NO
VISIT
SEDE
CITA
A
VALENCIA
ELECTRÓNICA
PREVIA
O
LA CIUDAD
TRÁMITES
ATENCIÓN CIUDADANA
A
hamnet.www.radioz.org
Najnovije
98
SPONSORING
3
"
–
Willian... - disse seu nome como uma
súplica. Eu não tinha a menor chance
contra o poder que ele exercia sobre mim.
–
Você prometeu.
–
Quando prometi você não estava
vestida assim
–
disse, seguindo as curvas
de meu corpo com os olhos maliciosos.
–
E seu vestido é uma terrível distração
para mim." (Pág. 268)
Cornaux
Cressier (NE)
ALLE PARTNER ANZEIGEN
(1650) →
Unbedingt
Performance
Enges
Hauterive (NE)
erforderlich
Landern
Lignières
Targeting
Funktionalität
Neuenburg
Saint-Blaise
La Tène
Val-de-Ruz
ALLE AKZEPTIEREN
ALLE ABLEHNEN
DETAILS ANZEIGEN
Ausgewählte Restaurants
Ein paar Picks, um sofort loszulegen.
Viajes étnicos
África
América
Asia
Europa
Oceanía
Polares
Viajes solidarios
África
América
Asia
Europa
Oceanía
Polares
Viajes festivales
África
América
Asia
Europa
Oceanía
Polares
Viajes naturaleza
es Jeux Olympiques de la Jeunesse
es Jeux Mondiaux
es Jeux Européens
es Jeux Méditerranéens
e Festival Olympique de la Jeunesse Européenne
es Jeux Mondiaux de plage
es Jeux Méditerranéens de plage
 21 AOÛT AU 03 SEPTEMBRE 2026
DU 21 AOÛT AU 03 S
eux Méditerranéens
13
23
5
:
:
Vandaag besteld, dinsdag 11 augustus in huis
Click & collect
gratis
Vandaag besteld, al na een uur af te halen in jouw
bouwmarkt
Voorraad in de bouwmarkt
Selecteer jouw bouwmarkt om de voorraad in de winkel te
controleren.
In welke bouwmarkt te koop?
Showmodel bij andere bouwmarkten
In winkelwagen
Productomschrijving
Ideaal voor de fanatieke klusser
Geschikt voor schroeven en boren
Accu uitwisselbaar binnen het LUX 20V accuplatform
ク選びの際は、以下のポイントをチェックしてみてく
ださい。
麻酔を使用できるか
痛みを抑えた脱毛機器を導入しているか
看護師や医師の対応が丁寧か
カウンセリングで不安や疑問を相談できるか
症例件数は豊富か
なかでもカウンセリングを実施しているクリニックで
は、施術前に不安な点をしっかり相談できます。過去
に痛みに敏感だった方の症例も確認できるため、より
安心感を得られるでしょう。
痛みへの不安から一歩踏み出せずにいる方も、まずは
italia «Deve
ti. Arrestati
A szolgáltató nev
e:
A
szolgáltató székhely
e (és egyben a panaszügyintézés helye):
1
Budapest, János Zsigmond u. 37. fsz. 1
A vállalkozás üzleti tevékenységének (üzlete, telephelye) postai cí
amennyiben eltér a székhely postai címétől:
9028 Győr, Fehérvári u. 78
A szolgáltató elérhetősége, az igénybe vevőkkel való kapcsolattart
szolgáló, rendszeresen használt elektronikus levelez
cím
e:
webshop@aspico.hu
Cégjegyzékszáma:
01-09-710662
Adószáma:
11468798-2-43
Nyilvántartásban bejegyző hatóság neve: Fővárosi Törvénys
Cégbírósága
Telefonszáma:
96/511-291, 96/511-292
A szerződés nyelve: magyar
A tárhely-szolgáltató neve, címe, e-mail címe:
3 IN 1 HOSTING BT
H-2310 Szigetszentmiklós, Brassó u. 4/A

*PROBLEM TO WORK ON*: Exact retyping is needed for the line with "Click & collect" and for each line after it through the end of the listing above; no other lines belong.

*ANSWER BOX*:
Click & collect
gratis
Vandaag besteld, al na een uur af te halen in jouw
bouwmarkt
Voorraad in de bouwmarkt
Selecteer jouw bouwmarkt om de voorraad in de winkel te
controleren.
In welke bouwmarkt te koop?
Showmodel bij andere bouwmarkten
In winkelwagen
Productomschrijving
Ideaal voor de fanatieke klusser
Geschikt voor schroeven en boren
Accu uitwisselbaar binnen het LUX 20V accuplatform
ク選びの際は、以下のポイントをチェックしてみてく
ださい。
麻酔を使用できるか
痛みを抑えた脱毛機器を導入しているか
看護師や医師の対応が丁寧か
カウンセリングで不安や疑問を相談できるか
症例件数は豊富か
なかでもカウンセリングを実施しているクリニックで
は、施術前に不安な点をしっかり相談できます。過去
に痛みに敏感だった方の症例も確認できるため、より
安心感を得られるでしょう。
痛みへの不安から一歩踏み出せずにいる方も、まずは
italia «Deve
ti. Arrestati
A szolgáltató nev
e:
A
szolgáltató székhely
e (és egyben a panaszügyintézés helye):
1
Budapest, János Zsigmond u. 37. fsz. 1
A vállalkozás üzleti tevékenységének (üzlete, telephelye) postai cí
amennyiben eltér a székhely postai címétől:
9028 Győr, Fehérvári u. 78
A szolgáltató elérhetősége, az igénybe vevőkkel való kapcsolattart
szolgáló, rendszeresen használt elektronikus levelez
cím
e:
webshop@aspico.hu
Cégjegyzékszáma:
01-09-710662
Adószáma:
11468798-2-43
Nyilvántartásban bejegyző hatóság neve: Fővárosi Törvénys
Cégbírósága
Telefonszáma:
96/511-291, 96/511-292
A szerződés nyelve: magyar
A tárhely-szolgáltató neve, címe, e-mail címe:
3 IN 1 HOSTING BT
H-2310 Szigetszentmiklós, Brassó u. 4/A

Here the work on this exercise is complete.